Real love shows up when it’s hard. It means attending a child’s event even when you’re tired. It means maintaining civil communication with an ex-partner you’d rather never speak to again. It means following a parenting schedule even when you’d prefer flexibility. It means prioritizing a child’s stability over your own convenience.
Therapists often help parents work through their feelings about these challenges. They validate how hard it is to co-parent with someone you’re angry at or to stick to schedules that don’t align with your work demands. This emotional support has value.
But children’s attorneys cut through the complexity with a simpler question: are you doing it anyway? Because from a child’s perspective, understanding why a parent didn’t show up doesn’t actually help. The hole in their day exists regardless of the explanation.
The Difference Between Love and Performance
Another lesson children’s attorneys learn: some parents perform love beautifully while failing to practice it consistently. They post constantly on social media about how much they adore their children. They buy expensive gifts and plan elaborate outings. They speak eloquently about the importance of their relationship with their kids.
But when it comes to the boring, daily work of parenting, they’re often absent. They don’t help with homework. They don’t enforce bedtimes. They don’t attend parent-teacher conferences or medical appointments. They’re unreliable about pickup times and forget to pack lunches or required school forms.
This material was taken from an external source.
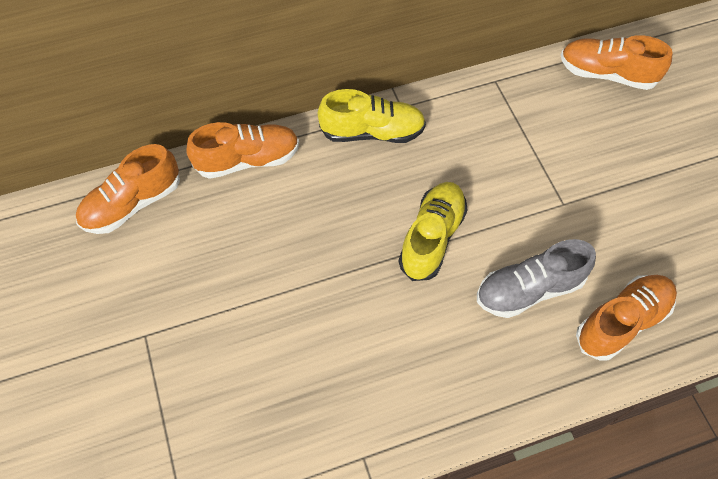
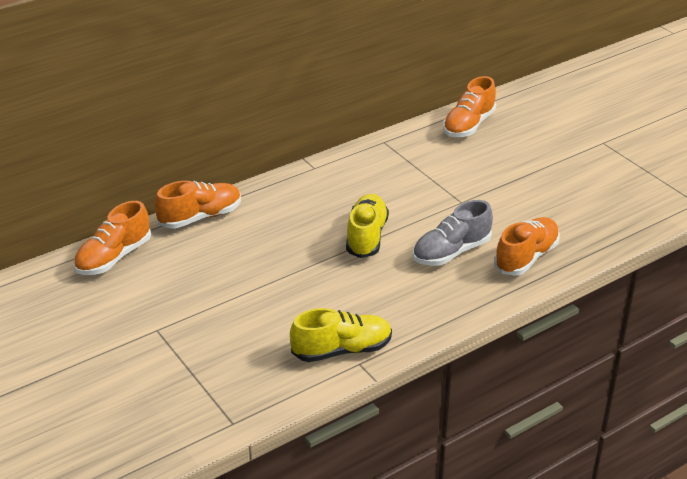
camera: 15 degrees left, 25 degrees down
yellow shoe [318,89,426,143] -> yellow shoe moved to [290,308,392,362]
orange shoe [561,35,673,90] -> orange shoe turned 60 degrees counterclockwise [443,76,496,137]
This performative love can be confusing for everyone, including therapists who might see the social media posts or hear about the big gestures. But children’s attorneys see the pattern in the details: communication logs showing spotty engagement, school records showing one parent handling everything, financial documents revealing who actually pays for children’s needs.
Children experience the disconnect too. They might not have language for it yet, but they feel the difference between a parent who loves the idea of being a parent and a parent who loves the actual work of parenting.
Why This Matters
Understanding love through the lens children’s attorneys use doesn’t diminish the importance of feelings, connection, or emotional bonds. But it does add crucial clarity about what children actually need from the adults who love them.
Children need parents who show up consistently, who follow through on commitments, who prioritize their wellbeing over adult convenience, and who demonstrate love through reliable action rather than passionate declaration. They need love that’s visible in small daily choices, not just big emotional moments.
This perspective doesn’t make parenting easier. If anything, it makes it harder by removing the comfort of good intentions as a substitute for actual follow-through. But it also provides clarity about what matters most: not how we feel about our children, but whether our actions consistently demonstrate our commitment to their wellbeing.
That’s the wisdom children’s attorneys carry, earned through witnessing countless families navigate love’s most difficult terrain. It’s a wisdom worth paying attention to, whether you’re in a courtroom or not.